Skip to content

Conversation

@xal-0
Copy link
Member

@xal-0 xal-0 commented Nov 4, 2025

Overview

This PR overhauls the way linking works in Julia, both in the JIT and AOT. The
point is to enable us to generate LLVM IR that depends only on the source IR,
eliminating both nondeterminism and the effect of redefining methods in the same
session. This serves two purposes. First, if the IR is predictable, we can
cache the compilation by using the bitcode hash as a key, like how the ThinLTO
cache works. #58592 was an early experiment along these lines. Second, we can
reuse work that was done in a previous session, like pkgimages, but for the JIT.

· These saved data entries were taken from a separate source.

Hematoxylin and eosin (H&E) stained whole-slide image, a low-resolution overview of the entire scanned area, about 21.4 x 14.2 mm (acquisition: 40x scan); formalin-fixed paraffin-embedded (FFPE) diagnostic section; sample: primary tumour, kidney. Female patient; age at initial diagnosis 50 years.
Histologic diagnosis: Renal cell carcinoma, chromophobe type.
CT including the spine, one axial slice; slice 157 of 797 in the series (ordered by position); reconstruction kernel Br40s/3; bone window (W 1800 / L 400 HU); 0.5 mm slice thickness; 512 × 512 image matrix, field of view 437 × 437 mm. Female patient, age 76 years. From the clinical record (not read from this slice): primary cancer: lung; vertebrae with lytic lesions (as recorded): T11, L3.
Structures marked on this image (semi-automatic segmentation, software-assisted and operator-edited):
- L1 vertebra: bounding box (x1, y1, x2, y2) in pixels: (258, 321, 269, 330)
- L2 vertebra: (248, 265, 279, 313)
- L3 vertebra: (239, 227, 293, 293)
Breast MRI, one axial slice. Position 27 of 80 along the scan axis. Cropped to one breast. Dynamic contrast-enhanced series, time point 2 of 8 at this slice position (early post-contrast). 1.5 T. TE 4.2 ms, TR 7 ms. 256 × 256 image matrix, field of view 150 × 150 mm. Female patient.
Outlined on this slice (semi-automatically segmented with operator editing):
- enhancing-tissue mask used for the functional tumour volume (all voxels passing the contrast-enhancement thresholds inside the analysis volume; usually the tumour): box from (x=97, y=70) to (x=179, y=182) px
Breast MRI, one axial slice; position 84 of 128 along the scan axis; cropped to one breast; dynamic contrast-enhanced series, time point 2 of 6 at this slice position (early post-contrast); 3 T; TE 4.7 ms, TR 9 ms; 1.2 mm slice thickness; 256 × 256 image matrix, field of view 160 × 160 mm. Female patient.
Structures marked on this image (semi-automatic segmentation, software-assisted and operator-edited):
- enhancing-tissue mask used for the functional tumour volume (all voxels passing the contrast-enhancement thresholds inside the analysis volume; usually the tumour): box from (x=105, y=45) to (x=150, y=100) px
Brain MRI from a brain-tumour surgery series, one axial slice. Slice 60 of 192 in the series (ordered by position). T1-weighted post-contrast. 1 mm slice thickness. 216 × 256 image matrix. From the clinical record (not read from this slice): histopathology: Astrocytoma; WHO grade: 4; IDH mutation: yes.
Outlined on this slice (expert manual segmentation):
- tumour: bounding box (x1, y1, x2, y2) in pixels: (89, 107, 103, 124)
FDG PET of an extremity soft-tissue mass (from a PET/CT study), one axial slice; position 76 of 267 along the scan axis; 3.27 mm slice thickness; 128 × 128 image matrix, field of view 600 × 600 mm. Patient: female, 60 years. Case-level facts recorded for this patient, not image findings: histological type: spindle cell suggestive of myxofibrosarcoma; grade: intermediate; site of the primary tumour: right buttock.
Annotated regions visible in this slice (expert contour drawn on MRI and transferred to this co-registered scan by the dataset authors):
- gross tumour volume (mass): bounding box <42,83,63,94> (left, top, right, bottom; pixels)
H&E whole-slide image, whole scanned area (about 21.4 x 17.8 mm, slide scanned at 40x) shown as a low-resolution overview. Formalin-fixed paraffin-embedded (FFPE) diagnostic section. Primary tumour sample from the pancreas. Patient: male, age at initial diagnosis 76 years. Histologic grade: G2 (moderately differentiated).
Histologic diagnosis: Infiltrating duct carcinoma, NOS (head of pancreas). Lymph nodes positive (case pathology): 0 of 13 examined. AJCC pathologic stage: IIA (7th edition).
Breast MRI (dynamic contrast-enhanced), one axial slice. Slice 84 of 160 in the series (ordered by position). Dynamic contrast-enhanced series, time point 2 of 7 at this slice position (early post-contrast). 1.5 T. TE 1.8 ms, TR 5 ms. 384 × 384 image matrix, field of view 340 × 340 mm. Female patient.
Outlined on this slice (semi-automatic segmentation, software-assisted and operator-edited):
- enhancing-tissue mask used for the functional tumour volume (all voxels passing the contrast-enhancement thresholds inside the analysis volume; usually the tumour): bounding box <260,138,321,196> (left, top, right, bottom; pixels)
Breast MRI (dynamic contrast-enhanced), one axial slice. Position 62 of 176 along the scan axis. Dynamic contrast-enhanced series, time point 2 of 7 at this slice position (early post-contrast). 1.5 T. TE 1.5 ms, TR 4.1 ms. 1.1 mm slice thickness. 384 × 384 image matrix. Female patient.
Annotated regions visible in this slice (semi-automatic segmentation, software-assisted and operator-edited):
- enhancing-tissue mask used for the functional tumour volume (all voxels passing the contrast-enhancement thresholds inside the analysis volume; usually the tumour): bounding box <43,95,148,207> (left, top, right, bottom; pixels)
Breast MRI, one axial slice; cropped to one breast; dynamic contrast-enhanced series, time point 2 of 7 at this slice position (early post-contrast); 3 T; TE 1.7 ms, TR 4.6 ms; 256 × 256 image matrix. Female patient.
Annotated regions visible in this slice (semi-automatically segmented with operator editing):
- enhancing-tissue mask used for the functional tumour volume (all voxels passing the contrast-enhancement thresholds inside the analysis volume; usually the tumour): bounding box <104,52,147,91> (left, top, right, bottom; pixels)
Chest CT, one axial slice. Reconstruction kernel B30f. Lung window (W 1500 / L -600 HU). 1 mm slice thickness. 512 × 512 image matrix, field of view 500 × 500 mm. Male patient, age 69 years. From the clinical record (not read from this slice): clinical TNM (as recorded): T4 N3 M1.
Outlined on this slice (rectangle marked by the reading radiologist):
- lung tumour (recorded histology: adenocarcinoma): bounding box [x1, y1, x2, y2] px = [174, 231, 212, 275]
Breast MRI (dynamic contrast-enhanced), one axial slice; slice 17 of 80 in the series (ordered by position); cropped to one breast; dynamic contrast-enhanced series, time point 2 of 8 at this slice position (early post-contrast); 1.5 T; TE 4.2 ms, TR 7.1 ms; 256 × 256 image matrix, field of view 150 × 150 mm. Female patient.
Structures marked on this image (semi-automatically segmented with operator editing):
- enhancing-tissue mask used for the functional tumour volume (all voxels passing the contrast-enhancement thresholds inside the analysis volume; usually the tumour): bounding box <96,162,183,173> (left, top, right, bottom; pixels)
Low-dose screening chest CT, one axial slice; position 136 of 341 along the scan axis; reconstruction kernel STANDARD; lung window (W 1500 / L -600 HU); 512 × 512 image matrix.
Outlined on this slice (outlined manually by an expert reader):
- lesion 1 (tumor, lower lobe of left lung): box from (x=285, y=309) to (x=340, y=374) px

We accomplish this by generating names that are unique only within the current
LLVM module, removing most uses of the globalUniqueGeneratedNames counter.
The replacement for jl_codegen_params_t, jl_codegen_output_t, represents a
Julia "translation unit", and tracks the information we'll need to link the
compiled module into the running session. When linking, we manipulate the
JITLink LinkGraph (after compilation) instead of renaming
functions in the LLVM IR (before).

Example

julia> @noinline foo(x) = x + 2.0
       baz(x) = foo(foo(x))

       code_llvm(baz, (Int64,); dump_module=true, optimize=false)

Nightly:

[...]
@"+Core.Float64#774" = private unnamed_addr constant ptr @"+Core.Float64#774.jit"
@"+Core.Float64#774.jit" = private alias ptr, inttoptr (i64 4797624416 to ptr)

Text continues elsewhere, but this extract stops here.